Presentation on theme: "Complimentary Infinitives Magister Henderson Latin I."— Presentation transcript:
Complimentary Infinitives Magister Henderson Latin I
What are Infinitives? The infinitive is a type of verbal noun, similar to a gerund. It is usually preceded by the particle “to” in English, such as: “to be”, “to have”, “to go”, “to see”, etc. “Infinitive” comes from the Latin word infinitīvus (“unlimited”) since it is often used to express the basic meaning of a verb, without limiting it to a particular pronoun such as “he”, “she”, or “they”.
How are Infinitives Used? An infinitive cannot be the main verb of a sentence, but it may be used to complete the meaning of certain verbs.

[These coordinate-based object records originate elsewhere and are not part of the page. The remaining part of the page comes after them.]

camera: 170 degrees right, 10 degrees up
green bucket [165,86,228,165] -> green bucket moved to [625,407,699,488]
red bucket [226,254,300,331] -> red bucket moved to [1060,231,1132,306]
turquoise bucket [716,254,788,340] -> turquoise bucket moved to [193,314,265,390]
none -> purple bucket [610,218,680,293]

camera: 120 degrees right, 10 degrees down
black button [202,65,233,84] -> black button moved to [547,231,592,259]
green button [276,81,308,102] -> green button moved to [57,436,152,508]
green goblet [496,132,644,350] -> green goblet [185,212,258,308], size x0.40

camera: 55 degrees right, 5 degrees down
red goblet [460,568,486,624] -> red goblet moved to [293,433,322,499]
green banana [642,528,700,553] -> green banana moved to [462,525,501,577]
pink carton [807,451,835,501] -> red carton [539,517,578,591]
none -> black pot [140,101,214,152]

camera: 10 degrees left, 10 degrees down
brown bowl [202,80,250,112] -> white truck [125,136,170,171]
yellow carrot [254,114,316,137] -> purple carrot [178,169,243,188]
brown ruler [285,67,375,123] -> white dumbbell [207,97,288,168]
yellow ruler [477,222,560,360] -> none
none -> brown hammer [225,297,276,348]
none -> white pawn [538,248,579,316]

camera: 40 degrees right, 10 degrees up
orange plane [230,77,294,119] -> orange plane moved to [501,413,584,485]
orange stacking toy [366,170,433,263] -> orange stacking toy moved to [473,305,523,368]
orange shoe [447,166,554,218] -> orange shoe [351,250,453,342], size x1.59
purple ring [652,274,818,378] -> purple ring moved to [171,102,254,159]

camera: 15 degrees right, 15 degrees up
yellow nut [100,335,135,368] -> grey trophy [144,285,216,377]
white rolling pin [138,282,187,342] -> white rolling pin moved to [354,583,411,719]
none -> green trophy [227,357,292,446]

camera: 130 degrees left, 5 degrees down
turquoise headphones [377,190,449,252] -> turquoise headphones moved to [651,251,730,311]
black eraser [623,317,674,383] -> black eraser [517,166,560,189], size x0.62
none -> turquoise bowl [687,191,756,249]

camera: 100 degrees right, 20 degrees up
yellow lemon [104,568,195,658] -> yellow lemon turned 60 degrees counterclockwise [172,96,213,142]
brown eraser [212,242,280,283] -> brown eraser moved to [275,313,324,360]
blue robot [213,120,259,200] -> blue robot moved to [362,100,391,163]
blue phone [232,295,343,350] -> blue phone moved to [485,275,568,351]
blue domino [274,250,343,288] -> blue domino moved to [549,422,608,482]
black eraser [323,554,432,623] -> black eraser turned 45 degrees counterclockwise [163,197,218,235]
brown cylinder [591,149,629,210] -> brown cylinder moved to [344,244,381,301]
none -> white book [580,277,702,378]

Verbs that may be followed by an infinitive include: “want”, “need”, “can”, “like”, “love”, “ought”, etc. When it is used this way, it is called a complimentary infinitive.
Infinitives in Latin The infinitive typically ends in –re. In Latin it usually precedes the main verb, but it usually follows the main verb in English. Puella legere amat. = The girl loves to read. Arborem ascendere vult = He wants to climb the tree. Servus lupum repellere nōn timet. = The slave is not afraid to drive off the wolf.
Other Uses of the Infinitive Since it is a verbal noun, the infinitive can also be used as the subject of a sentence. This called the subjective infinitive. Errāre hūmānum est. = To err is human. -L. Annaeus Seneca
Other Uses of the Infinitive The infinitive can also be used together with an impersonal verb. Impersonal verbs are verbs that are only used with the pronoun “it”. The infinitive can also be used as the object of certain verbs, along with a direct object, to show an action performed by the direct object. This is called the objective infinitive. We will see both of these uses in coming lessons.